Когда он признавался в этом, все смеялись, он понимал, что это какой-то детский порок, и надеялся, что это пройдет, и жаждал вырасти. Но это не проходило, и рассказанное нравилось ему больше увиденного, и это осталось навсегда, и ему по-прежнему музыка из чужих окон слаще шепота в своей постели. Но теперь-то он знает что к чему, а тогда не знал. Догадаться же о том, что он, может быть, поэт, ему долго мешало многое. И прежде всего то, что он не любил стихов.

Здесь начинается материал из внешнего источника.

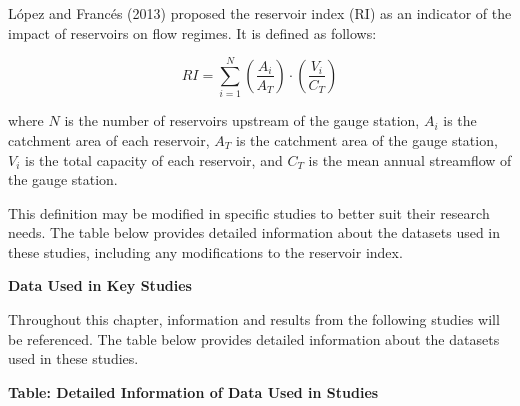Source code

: \documentclass[
]{krantz}
\begin{document}
López and Francés (2013) proposed the reservoir index (RI) as an indicator of the impact of reservoirs on flow regimes. It is defined as follows:

\[ RI = \sum_{i=1}^{N}\left(\frac{A_{i}}{A_{T}}\right) \cdot \left(\frac{V_{i}}{C_{T}}\right) \tag{1}\]

where \(N\) is the number of reservoirs upstream of the gauge station, \(A_{i}\) is the catchment area of each reservoir, \(A_{T}\) is the catchment area of the gauge station, \(V_{i}\) is the total capacity of each reservoir, and \(C_{T}\) is the mean annual streamflow of the gauge station.

This definition may be modified in specific studies to better suit their research needs. The table below provides detailed information about the datasets used in these studies, including any modifications to the reservoir index.

\textbf{Data Used in Key Studies}

Throughout this chapter, information and results from the following studies will be referenced. The table below provides detailed information about the datasets used in these studies.

\textbf{Table: Detailed Information of Data Used in Studies}
\end{document}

Вокруг было море разливанное стихов: и в книжках, и в газетах, и по радио, и они Гошке не нравились. Тех, кто читал стихи вслух, он тихо ненавидел, а когда читал сам, перед глазами скакали буквочки, и он не понимал, для чего это нужно - укладывать буквы в аккуратные стопки. А потом Гошка заметил, что стихи не нравятся даже тем, кто их хвалит. В школе учительница литературы громко и оживленно читала: "Движутся, движутся, движутся, движутся, в цепи железными звеньями нижутся… идут, идут, идут, на последний редут…" - и Гошке казалось, что ей стыдно, потому что это похоже на "Гей, ребята, все в поля для охоты на коня, лейся, песня, взвейся, голос, рвите ценный конский волос". В общем, то что нравилось Гошке, не годилось никуда. Ему нравилась, например, беспризорная песня:
Ох умру я, умру я,
Похоронят меня.
И никто не узнает,
Где могилка моя.
И никто не узнает,
И никто не придет,
Только ранней весною
Соловей пропоет.
И у Гошки перехватывало дыхание, когда он слышал про раннюю эту весну. Но это была беспризорная песня, и поэтому не поэзия.
И ему нравился стих:
Я сразу смазал карту будня, плеснувши краску из стакана; я показал на блюде студня косые скулы океана.
Но эти стихи Маяковскому только прощались тогда. И это Маяковскому, Маяковскому прощалось! Маяковскому, который думал, что он писал про Нетте, а сейчас понятно, что это он написал про себя:
Будто навек за собой из битвы коридоровой Тянешь след героя, светел и кровав.